Überraschend humorvoll ist Bridge of Spies geworden, man muss hier nie lange warten, bis der nächste Lacher sich einschleicht, der nächste komische Dialog. Gerade das Zusammenspiel zwischen dem stoischen Abel und Donovan, der von der Unbeirrbarkeit seines Mandanten fasziniert ist, sorgt immer wieder für herrliche Momente. Und auch später, wenn der Schauplatz nach Berlin verlegt wird, verliert der Film nicht seinen Witz. Dieses Mal sind es die bürokratischen Absurditäten und nationalen Eitelkeiten, die aufs Korn genommen werden – da macht sich an vielen Stellen die Handschrift der Coen-Brüder bemerkbar, die am Drehbuch mitschrieben.
Nachteil des hohen Unterhaltungswertes: Er geht auf Kosten der Spannung. Nur selten hat man hier das Gefühl, dass da tatsächlich etwas auf dem Spiel steht, um reale Menschenleben geschachert wird. Die Szenen in Ostberlin sind optisch zwar von sehr viel Düsterkeit geprägt – praktischerweise spielt die zweite Hälfte im tiefsten Winter, sodass sich die Stadt von seiner schlimmsten Seite zeigen darf –, Donovan und die anderen Figuren haben damit aber nur am Rande zu tun. Auch vom Umgang mit den Spionen im Gefängnis bekommt man kaum etwas mit, Bridge of Spies will kein Zero Dark Thirty sein, schließlich sollen auch Familien mit dem Gezeigten zurechtkommen.

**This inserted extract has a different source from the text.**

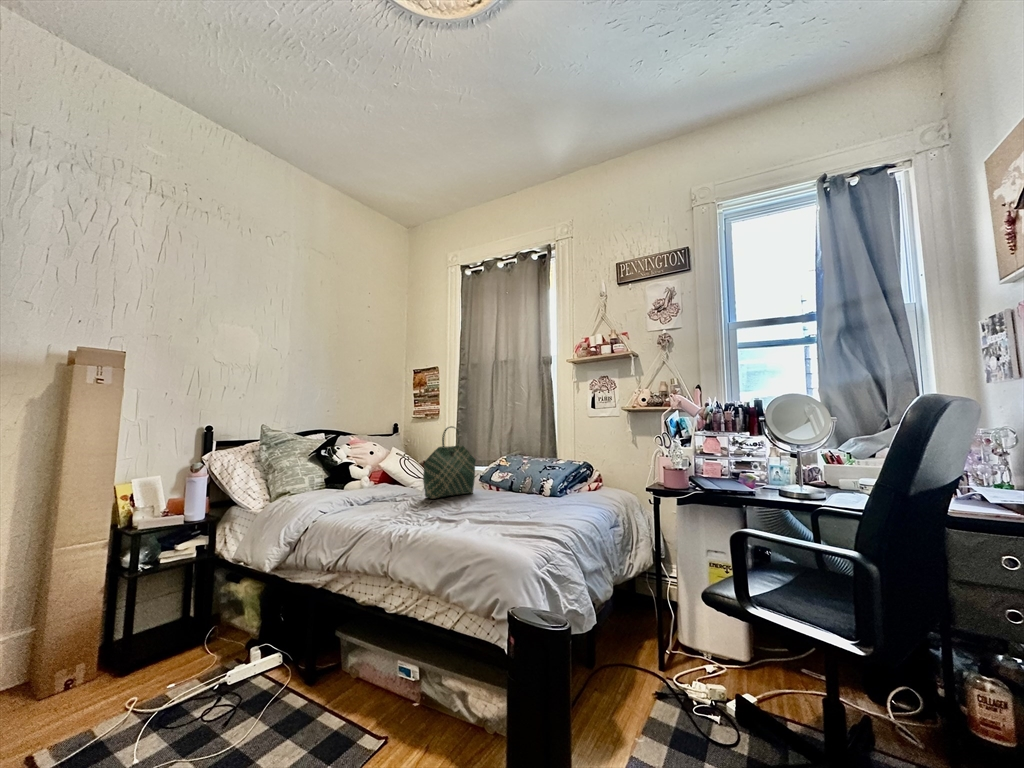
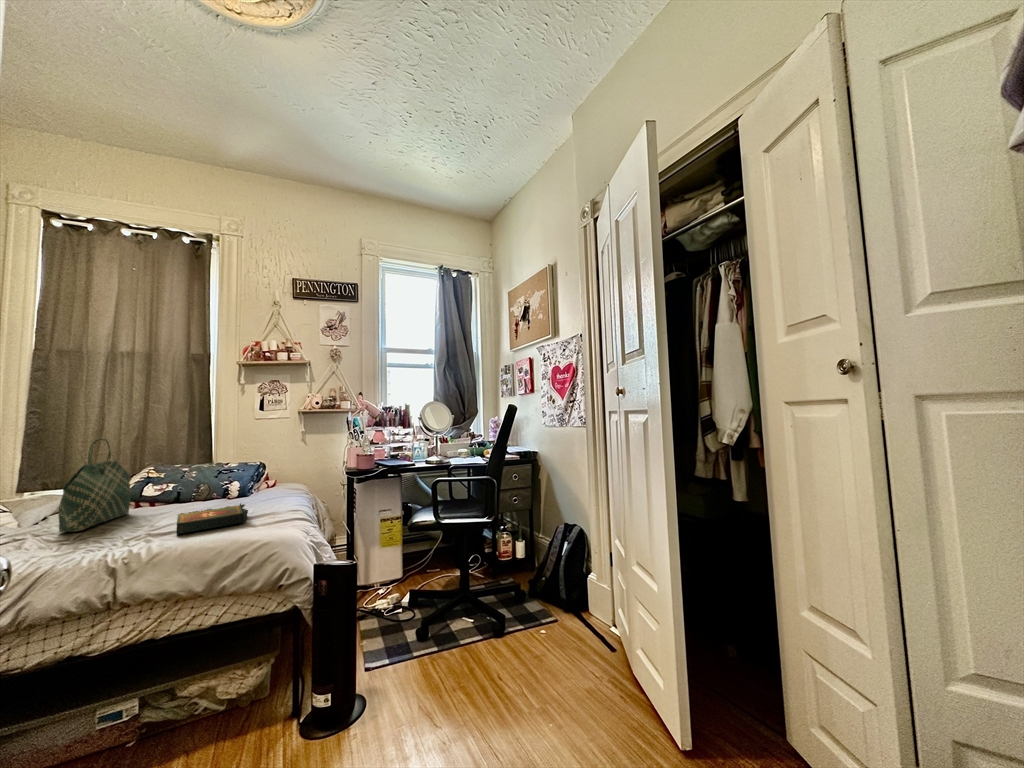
book: none [462,498,529,521] -> present [176,503,248,535]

Davon abgesehen ist der auf wahren Begebenheiten beruhende Film jedoch sehr um Authentizität bemüht, sowohl was Kulissen und Kostüme angeht, aber auch die Besetzung. Schön ist beispielsweise, dass die Szenen in Deutschland auch tatsächlich mit deutschsprachigen und -sprechenden Schauspielern besetzt wurden, darunter Sebastian Koch als DDR-Anwalt. Weniger schön ist der Hang zum Pathos, der sich vereinzelt zeigt, gerade zum Ende hin. Aber auch das gehört zu Bridge of Spies: Er ist vollgepackt mit Themen, Ideen und Szenen, die nicht alle zusammenpassen, ist eigentlich auch gleich zwei Filme in einem – die Verhandlungen in den USA, der Austausch in Deutschland. Und dennoch ist Spielberg ein erstaunlich runder Streifen gelungen, der seine einzelnen Bestandteile gut zusammenhält und trotz einer Laufzeit von weit über zwei Stunden nie langweilig wird.